All three solutions (four if you count flat-files) will give you blazing fast writes. The non-relational (nosql) solutions will give you tunable fault-tolerance as well for the purposes of disaster recovery.
In terms of scale, our test environment, with only three MongoDB nodes, can handle 2-3k mixed transactions per second. At 8 nodes, we can handle 12k-15k mixed transactions per second. Cassandra can scale even higher. 250 reads is (or should be) no problem.
The more important question is, what do you want to do with this data? Operational reporting? Time-series analysis? Ad-hoc pattern analysis? real-time reporting?
MongoDB is a good option if you want the ability to do ad-hoc analysis based on multiple attributes within a collection. You can put up to 40 indexes on a collection, though the indexes will be stored in-memory, so watch for size. But the result is a flexible analytical solution.
Cassandra is a key-value store. You define a static column or set of columns that will act as your primary index right up front. All queries run against Cassandra should be tuned to this index. You can put a secondary on it, but that's about as far as it goes. You can, of course, use MapReduce to scan the store for non-key attribution, but it will be just that: a serial scan through the store. Cassandra also doesn't have the notion of "like" or regex operations on the server nodes. If you want to find all customers where the first name starts with "Alex", you'll have to scan through the entire collection, pull the first name out for each entry and run it through a client-side regex.
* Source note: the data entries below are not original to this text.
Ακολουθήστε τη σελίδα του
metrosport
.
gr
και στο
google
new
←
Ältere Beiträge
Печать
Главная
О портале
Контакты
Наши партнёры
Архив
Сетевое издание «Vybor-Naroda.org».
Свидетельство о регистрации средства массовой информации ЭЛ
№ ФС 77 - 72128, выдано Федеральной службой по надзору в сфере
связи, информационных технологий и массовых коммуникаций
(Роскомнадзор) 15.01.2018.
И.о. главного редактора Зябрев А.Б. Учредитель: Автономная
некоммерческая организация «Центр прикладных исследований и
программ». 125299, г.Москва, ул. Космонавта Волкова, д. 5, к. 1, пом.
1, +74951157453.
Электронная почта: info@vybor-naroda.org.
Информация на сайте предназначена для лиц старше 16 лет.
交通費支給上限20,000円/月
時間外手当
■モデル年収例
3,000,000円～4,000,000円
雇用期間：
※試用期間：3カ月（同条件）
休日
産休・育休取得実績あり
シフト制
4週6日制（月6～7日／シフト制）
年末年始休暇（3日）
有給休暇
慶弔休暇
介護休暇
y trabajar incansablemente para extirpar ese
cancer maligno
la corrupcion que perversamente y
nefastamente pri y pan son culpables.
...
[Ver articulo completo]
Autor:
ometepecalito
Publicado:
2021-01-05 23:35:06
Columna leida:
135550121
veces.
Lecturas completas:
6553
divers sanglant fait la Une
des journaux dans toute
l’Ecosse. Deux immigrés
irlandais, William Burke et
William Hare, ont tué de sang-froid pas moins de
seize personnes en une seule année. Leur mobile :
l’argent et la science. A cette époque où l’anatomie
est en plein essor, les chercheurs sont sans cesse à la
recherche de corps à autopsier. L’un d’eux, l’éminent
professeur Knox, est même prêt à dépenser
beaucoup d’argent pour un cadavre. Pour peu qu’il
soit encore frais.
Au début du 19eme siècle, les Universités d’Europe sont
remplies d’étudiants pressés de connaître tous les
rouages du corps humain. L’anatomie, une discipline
I'm not familiar enough with Redis to speak intelligently about it. Sorry.
If you are evaluating non-relational platforms, you might also want to consider CouchDB and Riak.
Hope this helps.
Just found this:
Quoting the most interesting part:
This second graph is about Redis RPUSH vs Mongo $PUSH vs Mongo insert, and I find this graph to be really interesting. Up to 5000 entries mongodb $push is faster even when compared to Redis RPUSH, then it becames incredibly slow, probably the mongodb array type has linear insertion time and so it becomes slower and slower. mongodb might gain a bit of performances by exposing a constant time insertion list type, but even with the linear time array type (which can guarantee constant time look-up) it has its applications for small sets of data.
I guess everything depends at least on data type and volume. Best advice probably would be to benchmark on your typical dataset and see yourself.
According to the Benchmarking Top NoSQL Databases (download here)
I recommend Cassandra.
If you have the choice (and need to move away from flat fies) I would go with Redis. Its blazingly fast, will comfortably handle the load you're talking about, but more importantly you won't have to manage the flushing/IO code. I understand its pretty straight forward but less code to manage is better than more.
You will also get horizontal scaling options with Redis that you may not get with file based caching.
I can get around 30k inserts/sec with MongoDB on a simple $350 Dell. If you only need around 2k inserts/sec, I would stick with MongoDB and shard it for scalability. Maybe also look into doing something with Node.js or something similar to make things more asynchronous.
The problem with inserts into databases is that they usually require writing to a random block on disk for each insert. What you want is something that only writes to disk every 10 inserts or so, ideally to sequential blocks.
Flat files are good. Summary statistics (eg total hits per page) can be obtained from flat files in a scalable manner using merge-sorty map-reducy type algorithms. It's not too hard to roll your own.
SQLite now supports Write Ahead Logging, which may also provide adequate performance.
I have hand-on experience with mongodb, couchdb and cassandra. I converted a lot of files to base64 string and insert these string into nosql.
mongodb is the fastest. cassandra is slowest. couchdb is slow too.
I think mysql would be much faster than all of them, but I didn't try mysql for my test case yet.